▶ Assigned task 1
List every British company that the article below names as still active in Kenya.

▶ Document section
Start of Block

Can UK companies find new partners across the continent?
Britain's exit from the European Union on 31 January creates an imperative for the UK to forge a new set of international alliances and trading arrangements.
The UK-Africa Investment Summit on 20 January is one chapter of this new economic diplomacy.
Standing outside Downing Street after winning the premiership in July 2019, Prime Minister Boris Johnson encouraged his government to “start now on those free trade deals – because it is free trade that has done more than anything else to lift billions out of poverty.”
There are also positive signals for those who want to see stronger links emerge between Britain and Africa. UK investment in Africa has risen by 61% since 2008, for example. UK officials promise to deliver “sustainable investment” that can help African countries break cycles of booms and busts.
It will be a challenge.
Companies from the UK could once rely on a deep network of contacts and knowledge that emerged from the days of empire. That ‘institutional memory’ has slowly unravelled – but not everywhere. In Kenya, for example, there are still about 60 large British companies active, including Barclays Bank, British Airways, BAT, Standard Chartered, Diageo, GlaxoSmithKline and BG Group – all of which can be found in many other African markets.

End of Block

[Collected data]
Start of Block

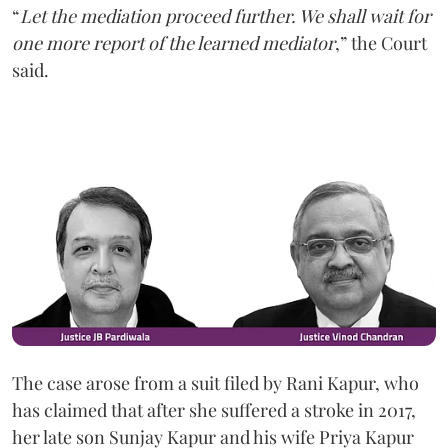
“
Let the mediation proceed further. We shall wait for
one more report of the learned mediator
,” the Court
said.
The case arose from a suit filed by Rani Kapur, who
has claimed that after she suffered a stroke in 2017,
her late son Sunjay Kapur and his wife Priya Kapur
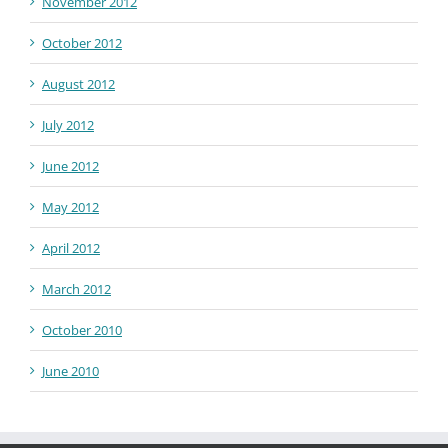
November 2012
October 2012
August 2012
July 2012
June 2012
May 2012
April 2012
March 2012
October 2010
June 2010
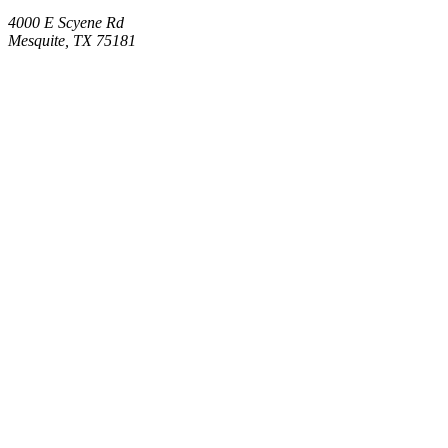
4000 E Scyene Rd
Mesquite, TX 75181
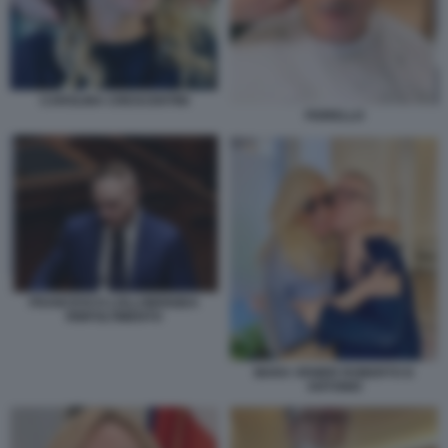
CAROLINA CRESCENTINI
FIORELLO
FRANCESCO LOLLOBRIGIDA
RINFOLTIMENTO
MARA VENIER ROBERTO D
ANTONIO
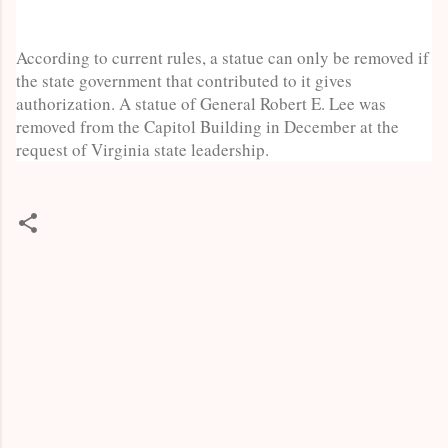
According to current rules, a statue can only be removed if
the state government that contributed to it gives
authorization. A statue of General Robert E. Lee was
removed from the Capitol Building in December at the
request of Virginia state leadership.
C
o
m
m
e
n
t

End of Block

▶ Assigned task 2
Please format the stretch of the listing from its start through the line containing "her late son" as a Markdown table with the columns Row and Line. Skip blank lines and leave the pictures out.

▶ Your solution 1
- Barclays Bank
- British Airways
- BAT
- Standard Chartered
- Diageo
- GlaxoSmithKline
- BG Group

▶ Your solution 2
| Row | Line |
|---|---|
| 1 | “ |
| 2 | Let the mediation proceed further. We shall wait for |
| 3 | one more report of the learned mediator |
| 4 | ,” the Court |
| 5 | said. |
| 6 | The case arose from a suit filed by Rani Kapur, who |
| 7 | has claimed that after she suffered a stroke in 2017, |
| 8 | her late son Sunjay Kapur and his wife Priya Kapur |